*EXCERPT PROVIDED*.
====

Departments

Drama

St. FX Theatre Knights

The St. FX Theatre Knights provides students the opportunity to bring shows to life on the St. FX Stage. In the process, lessons are learned, friendships are formed and audiences are entertained, educated as well as enlightened. Join us and PLAY ON!

Grade 10 Dramatic Arts

This course introduces students to the concepts of drama and theatre as well as provides foundations in tableau, movement, voice and speech as well as aspects of ritual and theatre history.

Grade 11 Dramatic Arts

Building upon the foundation laid in the Grade 10 program, this course furthers the study of drama through acting approaches, staging techniques as well as the eras of theatre history.

Grade 12 Dramatic Arts

This course continues the study of approaches to acting as well as staging scenes. Other styles of theatre such as Theatre of the Absurd are explored and staged. Students also look into and prepare for post-secondary theatrical paths.

Grade 11 Musical Theatre

This is an introduction to the theatrical style of musical theatre which uses song, dance and movement to enhance the overall storytelling quality of a show. The early days of musical theatre history are explored and applied to solo, duo and small group performances.

====

[Extracted page text data]
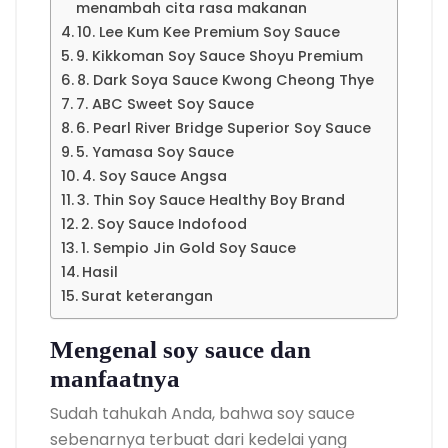
menambah cita rasa makanan
10. Lee Kum Kee Premium Soy Sauce
9. Kikkoman Soy Sauce Shoyu Premium
8. Dark Soya Sauce Kwong Cheong Thye
7. ABC Sweet Soy Sauce
6. Pearl River Bridge Superior Soy Sauce
5. Yamasa Soy Sauce
4. Soy Sauce Angsa
3. Thin Soy Sauce Healthy Boy Brand
2. Soy Sauce Indofood
1. Sempio Jin Gold Soy Sauce
Hasil
Surat keterangan
Mengenal soy sauce dan
manfaatnya
Sudah tahukah Anda, bahwa soy sauce
sebenarnya terbuat dari kedelai yang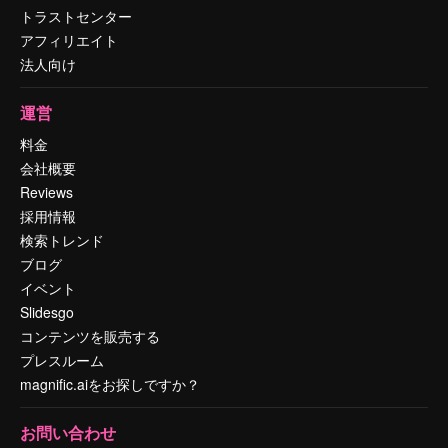
トラストセンター
アフィリエイト
法人向け
運営
料金
会社概要
Reviews
採用情報
検索トレンド
ブログ
イベント
Slidesgo
コンテンツを販売する
プレスルーム
magnific.aiをお探しですか？
お問い合わせ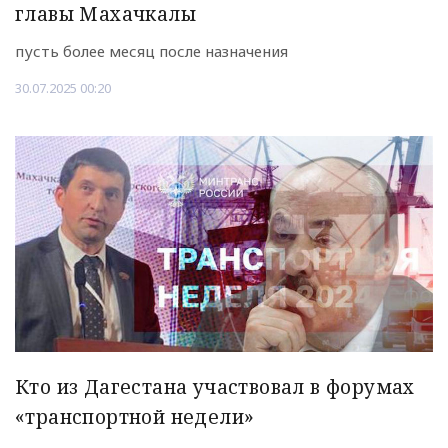
главы Махачкалы
пусть более месяц после назначения
30.07.2025 00:20
Кто из Дагестана участвовал в форумах
«транспортной недели»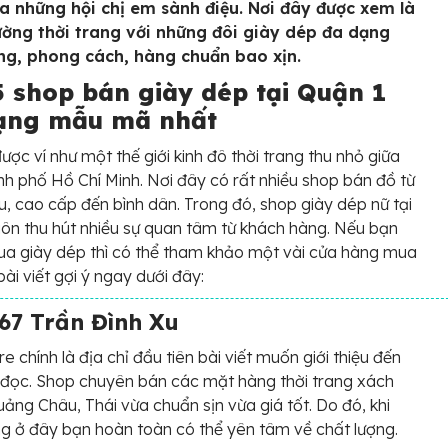
ủa những hội chị em sành điệu. Nơi đây được xem là
ường thời trang với những đôi giày dép đa dạng
ng, phong cách, hàng chuẩn bao xịn.
5 shop bán giày dép tại Quận 1
ạng mẫu mã nhất
ược ví như một thế giới kinh đô thời trang thu nhỏ giữa
nh phố Hồ Chí Minh. Nơi đây có rất nhiều shop bán đồ từ
u, cao cấp đến bình dân. Trong đó, shop giày dép nữ tại
uôn thu hút nhiều sự quan tâm từ khách hàng. Nếu bạn
a giày dép thì có thể tham khảo một vài cửa hàng mua
ài viết gợi ý ngay dưới đây:
 67 Trần Đình Xu
e chính là địa chỉ đầu tiên bài viết muốn giới thiệu đến
đọc. Shop chuyên bán các mặt hàng thời trang xách
uảng Châu, Thái vừa chuẩn sịn vừa giá tốt. Do đó, khi
 ở đây bạn hoàn toàn có thể yên tâm về chất lượng.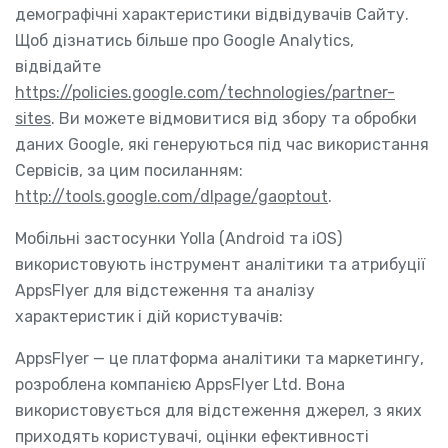
демографічні характеристики відвідувачів Сайту.
Щоб дізнатись більше про Google Analytics,
відвідайте
https://policies.google.com/technologies/partner-
sites
. Ви можете відмовитися від збору та обробки
даних Google, які генеруються під час використання
Сервісів, за цим посиланням:
http://tools.google.com/dlpage/gaoptout
.
Мобільні застосунки Yolla (Android та iOS)
використовують інструмент аналітики та атрибуції
AppsFlyer для відстеження та аналізу
характеристик і дій користувачів:
AppsFlyer — це платформа аналітики та маркетингу,
розроблена компанією AppsFlyer Ltd. Вона
використовується для відстеження джерел, з яких
приходять користувачі, оцінки ефективності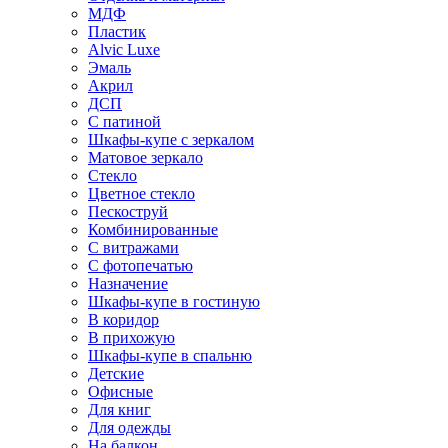
МДФ
Пластик
Alvic Luxe
Эмаль
Акрил
ДСП
С патиной
Шкафы-купе с зеркалом
Матовое зеркало
Стекло
Цветное стекло
Пескоструй
Комбинированные
С витражами
С фотопечатью
Назначение
Шкафы-купе в гостиную
В коридор
В прихожую
Шкафы-купе в спальню
Детские
Офисные
Для книг
Для одежды
На балкон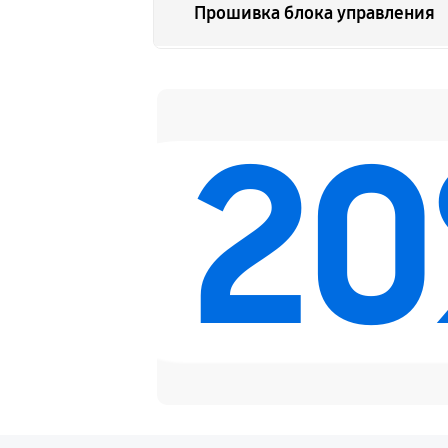
Прошивка блока управления
Замена лампы подсветки
2
Ремонт блока управления
Замена блока питания
Замена электронных компоне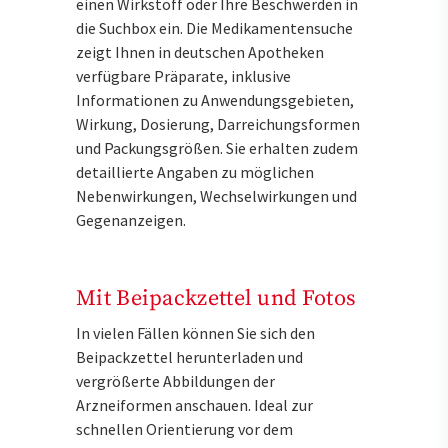
einen Wirkstoff oder Ihre Beschwerden in
die Suchbox ein. Die Medikamentensuche
zeigt Ihnen in deutschen Apotheken
verfügbare Präparate, inklusive
Informationen zu Anwendungsgebieten,
Wirkung, Dosierung, Darreichungsformen
und Packungsgrößen. Sie erhalten zudem
detaillierte Angaben zu möglichen
Nebenwirkungen, Wechselwirkungen und
Gegenanzeigen.
Mit Beipackzettel und Fotos
In vielen Fällen können Sie sich den
Beipackzettel herunterladen und
vergrößerte Abbildungen der
Arzneiformen anschauen. Ideal zur
schnellen Orientierung vor dem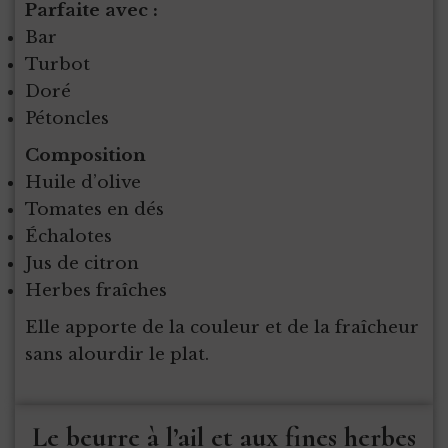
Parfaite avec :
Bar
Turbot
Doré
Pétoncles
Composition
Huile d’olive
Tomates en dés
Échalotes
Jus de citron
Herbes fraîches
Elle apporte de la couleur et de la fraîcheur
sans alourdir le plat.
Le beurre à l’ail et aux fines herbes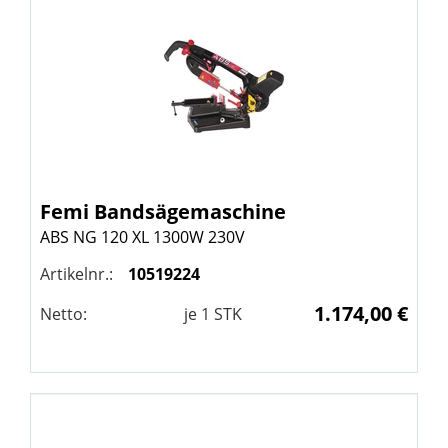
Femi
Bandsägemaschine
ABS NG 120 XL 1300W 230V
Artikelnr.:
10519224
1.174,00 €
Netto:
je
1
STK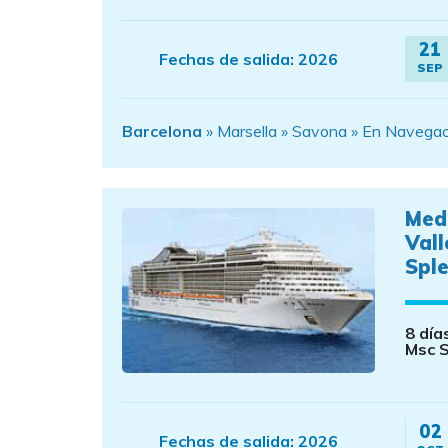
21
Fechas de salida:
2026
SEP
Barcelona
» Marsella » Savona » En Navegac
Med
Vall
Spl
8 día
Msc S
02
Fechas de salida:
2026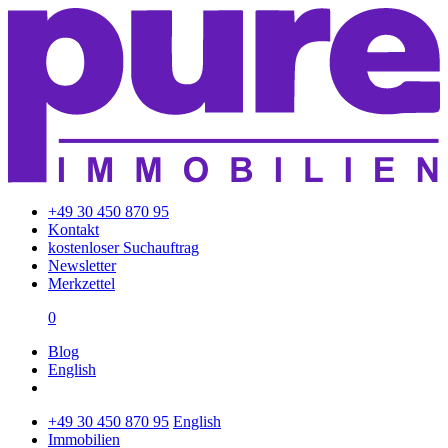
+49 30 450 870 95
Kontakt
kostenloser Suchauftrag
Newsletter
Merkzettel
0
Blog
English
+49 30 450 870 95
English
Immobilien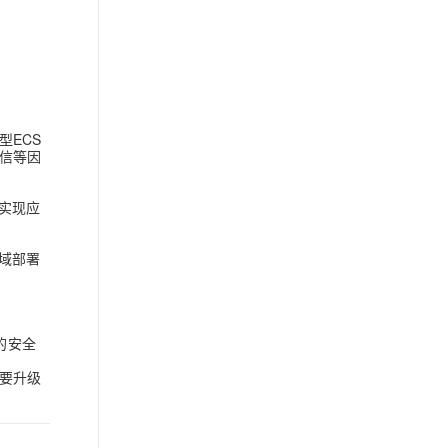
型ECS
信等因
）等实现应
地域部署
的安全
要升级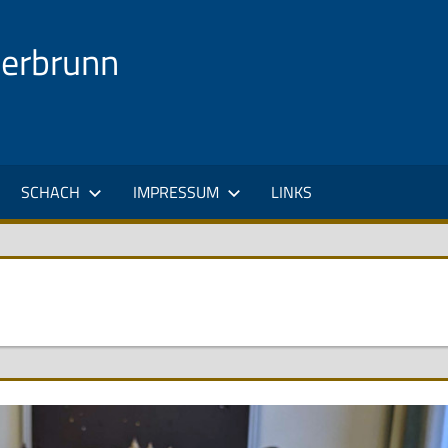
uerbrunn
SCHACH
IMPRESSUM
LINKS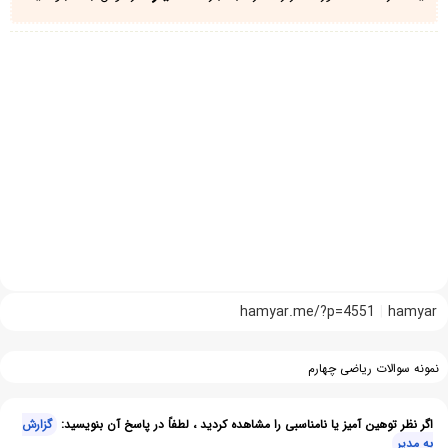
hamyar.me/?p=4551
hamyar
نمونه سوالات ریاضی چهارم
اگر نظر توهین آمیز یا نامناسبی را مشاهده کردید ، لطفاً در پاسخ آن بنویسید:
گزارش
به مدیر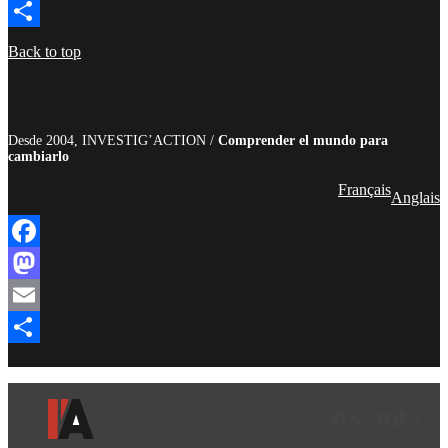
Email
Compartir
Back to top
Desde 2004, INVESTIG’ACTION /
Comprender el mundo para
cambiarlo
Français
Anglais
Facebook
Mastodon
Email
Compartir
Facebook
LinkedIn
Instagram
YouTube
TikTok
Teleg
Enl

====

*ABOUT THIS TASK*. Update the drama department text between "Building upon the" and "of theatre history.", inclusive, by replacing "staging techniques" with "directing techniques".

*EXPECTED ANSWER*.
Building upon the foundation laid in the Grade 10 program, this course furthers the study of drama through acting approaches, directing techniques as well as the eras of theatre history.